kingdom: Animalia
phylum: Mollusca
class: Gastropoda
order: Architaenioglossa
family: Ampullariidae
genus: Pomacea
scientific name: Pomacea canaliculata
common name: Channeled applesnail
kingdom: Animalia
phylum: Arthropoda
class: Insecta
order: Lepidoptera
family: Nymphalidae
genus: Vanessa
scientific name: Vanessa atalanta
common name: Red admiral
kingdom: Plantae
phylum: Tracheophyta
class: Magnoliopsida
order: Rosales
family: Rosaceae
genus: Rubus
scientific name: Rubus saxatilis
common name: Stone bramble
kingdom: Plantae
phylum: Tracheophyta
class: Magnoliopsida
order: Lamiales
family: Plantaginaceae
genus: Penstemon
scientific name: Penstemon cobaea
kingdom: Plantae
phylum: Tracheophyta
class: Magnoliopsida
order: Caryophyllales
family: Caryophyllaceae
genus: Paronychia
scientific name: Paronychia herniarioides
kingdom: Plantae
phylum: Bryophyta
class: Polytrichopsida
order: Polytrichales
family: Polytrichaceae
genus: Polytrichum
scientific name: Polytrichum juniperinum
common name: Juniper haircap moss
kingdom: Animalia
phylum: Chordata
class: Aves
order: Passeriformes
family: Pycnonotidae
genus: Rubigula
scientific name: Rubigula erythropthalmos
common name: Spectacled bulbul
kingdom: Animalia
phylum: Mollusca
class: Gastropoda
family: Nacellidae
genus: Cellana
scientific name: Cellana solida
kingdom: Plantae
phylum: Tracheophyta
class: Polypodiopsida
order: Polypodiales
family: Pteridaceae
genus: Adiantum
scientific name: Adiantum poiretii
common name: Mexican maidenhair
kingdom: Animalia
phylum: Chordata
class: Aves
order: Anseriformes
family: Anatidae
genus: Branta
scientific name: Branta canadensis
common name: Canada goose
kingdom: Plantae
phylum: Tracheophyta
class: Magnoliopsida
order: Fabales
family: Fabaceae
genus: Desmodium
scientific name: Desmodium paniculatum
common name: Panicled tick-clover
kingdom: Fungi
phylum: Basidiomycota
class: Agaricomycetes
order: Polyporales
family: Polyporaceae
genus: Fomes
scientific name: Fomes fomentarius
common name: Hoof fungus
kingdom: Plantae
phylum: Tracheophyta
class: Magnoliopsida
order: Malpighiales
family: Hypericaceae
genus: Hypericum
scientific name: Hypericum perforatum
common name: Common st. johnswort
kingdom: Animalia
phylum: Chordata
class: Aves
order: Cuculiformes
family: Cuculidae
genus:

* * *

(EXERCISE PROMPT) Copy every line above word for word, with nothing changed or left out.

(ANSWER)
kingdom: Animalia
phylum: Mollusca
class: Gastropoda
order: Architaenioglossa
family: Ampullariidae
genus: Pomacea
scientific name: Pomacea canaliculata
common name: Channeled applesnail
kingdom: Animalia
phylum: Arthropoda
class: Insecta
order: Lepidoptera
family: Nymphalidae
genus: Vanessa
scientific name: Vanessa atalanta
common name: Red admiral
kingdom: Plantae
phylum: Tracheophyta
class: Magnoliopsida
order: Rosales
family: Rosaceae
genus: Rubus
scientific name: Rubus saxatilis
common name: Stone bramble
kingdom: Plantae
phylum: Tracheophyta
class: Magnoliopsida
order: Lamiales
family: Plantaginaceae
genus: Penstemon
scientific name: Penstemon cobaea
kingdom: Plantae
phylum: Tracheophyta
class: Magnoliopsida
order: Caryophyllales
family: Caryophyllaceae
genus: Paronychia
scientific name: Paronychia herniarioides
kingdom: Plantae
phylum: Bryophyta
class: Polytrichopsida
order: Polytrichales
family: Polytrichaceae
genus: Polytrichum
scientific name: Polytrichum juniperinum
common name: Juniper haircap moss
kingdom: Animalia
phylum: Chordata
class: Aves
order: Passeriformes
family: Pycnonotidae
genus: Rubigula
scientific name: Rubigula erythropthalmos
common name: Spectacled bulbul
kingdom: Animalia
phylum: Mollusca
class: Gastropoda
family: Nacellidae
genus: Cellana
scientific name: Cellana solida
kingdom: Plantae
phylum: Tracheophyta
class: Polypodiopsida
order: Polypodiales
family: Pteridaceae
genus: Adiantum
scientific name: Adiantum poiretii
common name: Mexican maidenhair
kingdom: Animalia
phylum: Chordata
class: Aves
order: Anseriformes
family: Anatidae
genus: Branta
scientific name: Branta canadensis
common name: Canada goose
kingdom: Plantae
phylum: Tracheophyta
class: Magnoliopsida
order: Fabales
family: Fabaceae
genus: Desmodium
scientific name: Desmodium paniculatum
common name: Panicled tick-clover
kingdom: Fungi
phylum: Basidiomycota
class: Agaricomycetes
order: Polyporales
family: Polyporaceae
genus: Fomes
scientific name: Fomes fomentarius
common name: Hoof fungus
kingdom: Plantae
phylum: Tracheophyta
class: Magnoliopsida
order: Malpighiales
family: Hypericaceae
genus: Hypericum
scientific name: Hypericum perforatum
common name: Common st. johnswort
kingdom: Animalia
phylum: Chordata
class: Aves
order: Cuculiformes
family: Cuculidae
genus:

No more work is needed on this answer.